STA ALL'UOMO UNIRE IL CIELO E LA TERRA

 

La natura ama nascondersi. E molti gli danno la caccia, come il maestro cabalista Giuseppe Gikatilla, autore della “Schaare ora”, di cui la “Portae lucis” è una traduzione parziale. 

Come insegna Gikatilla, sta all’uomo unire il cielo e la terra e impedire la dissoluzione del tutto. Questo dovere impone un atto volitivo e prepotente del pensiero. Qual è, infatti, il pensiero più importante? È il pensiero abissale. Ma, in fondo, non è ogni pensiero abissale? Non è forse vero che ogni pensiero, spinto alle sue ultime conseguenze, porta alla propria negazione, prima, e, poi, a quella del tutto? È a questo che Platone, per fare un solo esempio eccellente, ha dovuto riflettere durante la decadenza della civiltà greca, davanti alle macerie irreparabili lasciate da quel Regime dei Trenta Tiranni che aveva dovuto il suo successo alla slatentizzazione della più schietta disumanità. Non ci vuole molto per generare mostri: una logica ineffabile, aritmetica e vuota, e quindi una retorica irresistibile è sufficiente, come ci mostra Aristofane, a dimostrare che è nel diritto e nei doveri dei figli picchiare i genitori, che è meglio, se non comunque inevitabile, per i poveri essere tali, e poi il nuovo che avanza, e poi il cambiamento, e poi ognuno al suo posto, le donne e gli stranieri per primi, e, infine, la dissoluzione del genere umano. È vero, ha allora riflettuto Platone, nel fondo dell’uomo come lo vedo ora slatentizzato c’è questo marasma, c’è questa confusione, c’è questo deserto ghiacciato, e c’è infine questo silenzio spaventoso che fa il rumore di un urlo che colma tutto terribilmente. Eppure, ha riflettuto ancora Platone, un pensiero incoerente, in quanto pensiero, si fonda su qualcosa di coerente. Eppure, un pensiero annichilente, in quanto pensiero, si fonda su qualcosa di totalizzante. È Dioniso, ha riflettuto allora Platone, nella sua orgia perenne. E Dioniso è il dio sul quale si fonda un buono Stato. È Dioniso, quando danza sull’orlo dell’abisso cantando mostruosamente, che tiene infatti saldo e unito il cielo alla terra. Un pensiero abissale, quando sia davvero tale, deve dunque condurre a questa unione, e di questa unione si fa incarico l’uomo di buona volontà.
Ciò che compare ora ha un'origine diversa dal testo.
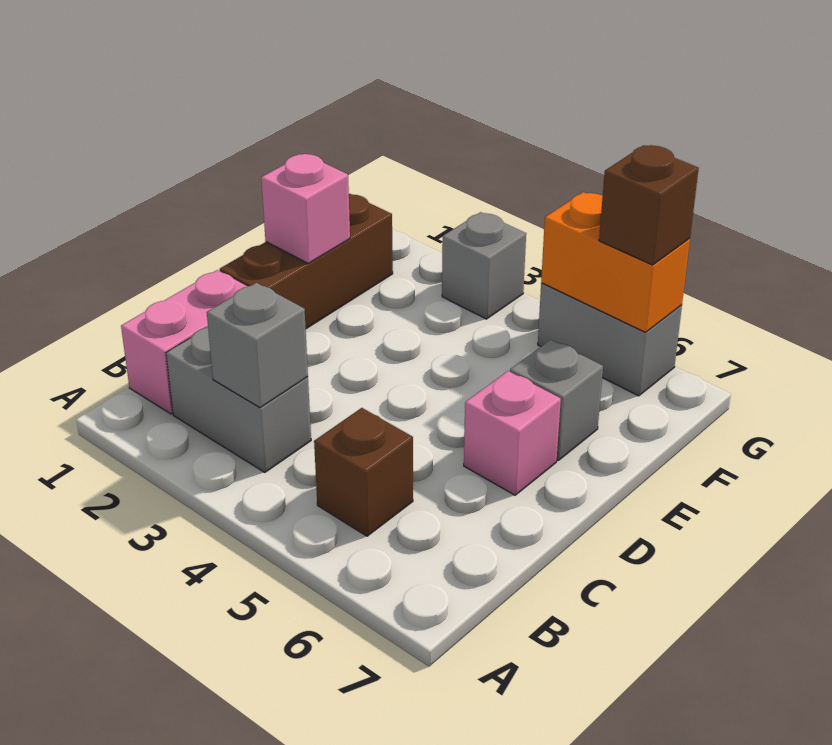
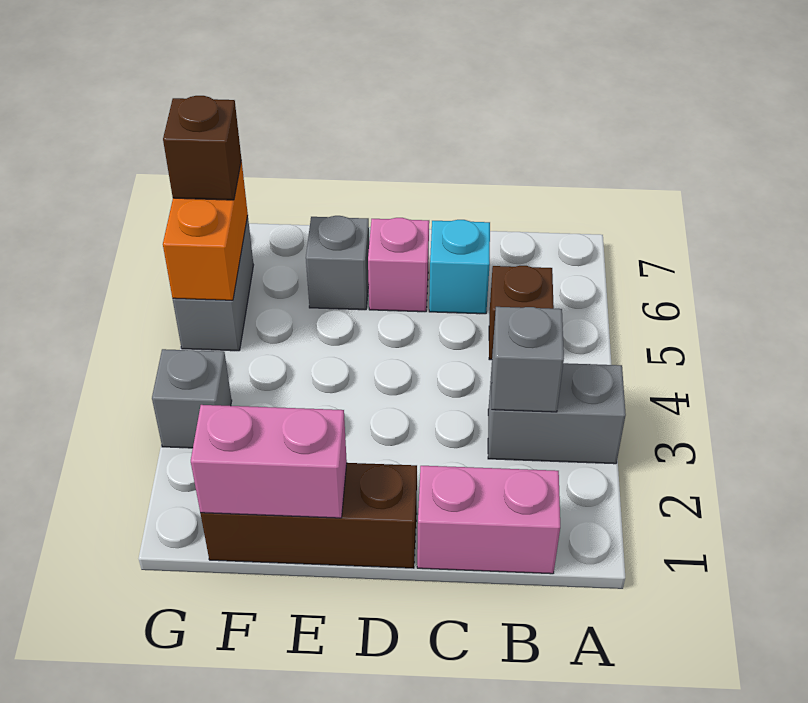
grey brick B2:B3 level 1 -> grey brick A3:B3 level 1
none -> cyan brick C6 level 1
pink brick E1 level 2 -> pink brick E1:F1 level 2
Come mostra l’illustrazione del frontespizio della sua opera, Portae lucis, un uomo nell’atto di impugnare e sostenere la struttura del reale, Gikatilla ci insegna a tenere saldamente e con coraggio in mano la struttura annichilente e invisibile del reale.

 

 

L’immagine è il frontespizio della prima edizione di Portae lucis, opera scritta da Gikatilla, stampata  da Johann Miller ad Augusta nel 1516.